We are going to do things with the computer. You and I are going to change the world, and we're going to change baseball, and we're going to use the computer to do it. Machines have no capabilities on their own. Your car cannot drive to Cleveland. What machines do is extend our capabilities. ...
We are going to change our lives, using the computer, far more than we have changed our lives using the automobile, far more than we have changed our lives using the television machine. I have no doubt that this is true, because the computer extends our capabilities, for good or evil, in far more sweeping and comprehensive ways than the automobile, which in truth expands only our ability to move around, or the television, which expands only our ability to observe. I am not afraid on balance. ...

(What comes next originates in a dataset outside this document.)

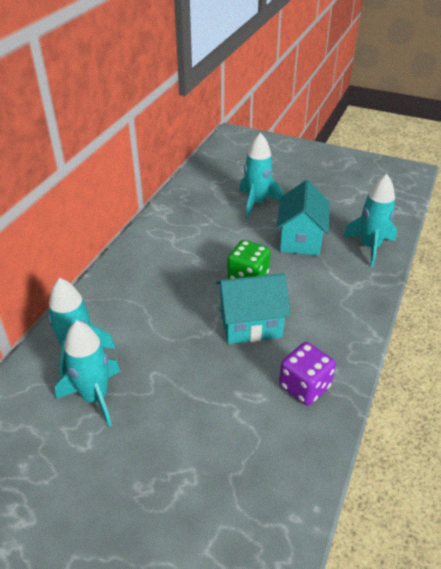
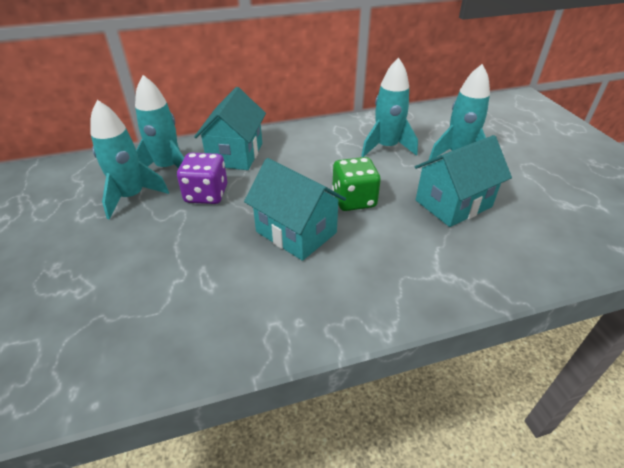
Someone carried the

There is, you see, no such thing as "computer knowledge" or "computer information" or "computer data". Within a few years, everyone will understand that. The essential characteristics of information are that it is true or it is false, it is significant or it is trivial, it is relevant or it is irrelevant. In the early days of the automobile, people would say that they were going to take an "automobile trip". That lasted about ten years; after that, people went back to taking trips as they had before. ... After the novelty wore off people still traveled in automobiles, but they ceased to identify the trip with the machine and returned to identifying it with its purpose. ...
Computer people are not going to be running baseball in a few years ... The rise of the computer age is not going to put computer specialists into positions of power any more than the rise of the auto age put auto mechanics and bus drivers into positions of power. Don't worry about it.

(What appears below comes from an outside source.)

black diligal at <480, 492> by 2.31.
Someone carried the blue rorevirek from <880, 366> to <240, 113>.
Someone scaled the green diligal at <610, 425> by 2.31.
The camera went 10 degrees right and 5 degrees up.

I am engaged in a search for understanding. That is my profession. It has nothing to do with computers. Computers are going to have an impact on my life that is similar to the impact that the coming of the automobile age must have had on the professional traveler or adventurer. The car made it easier to get from place to place; the computer will make it easier to deal with information. But knowing how to drive an automobile does not make you an adventurer, and knowing how to run a computer does not make you an analytical student of the game.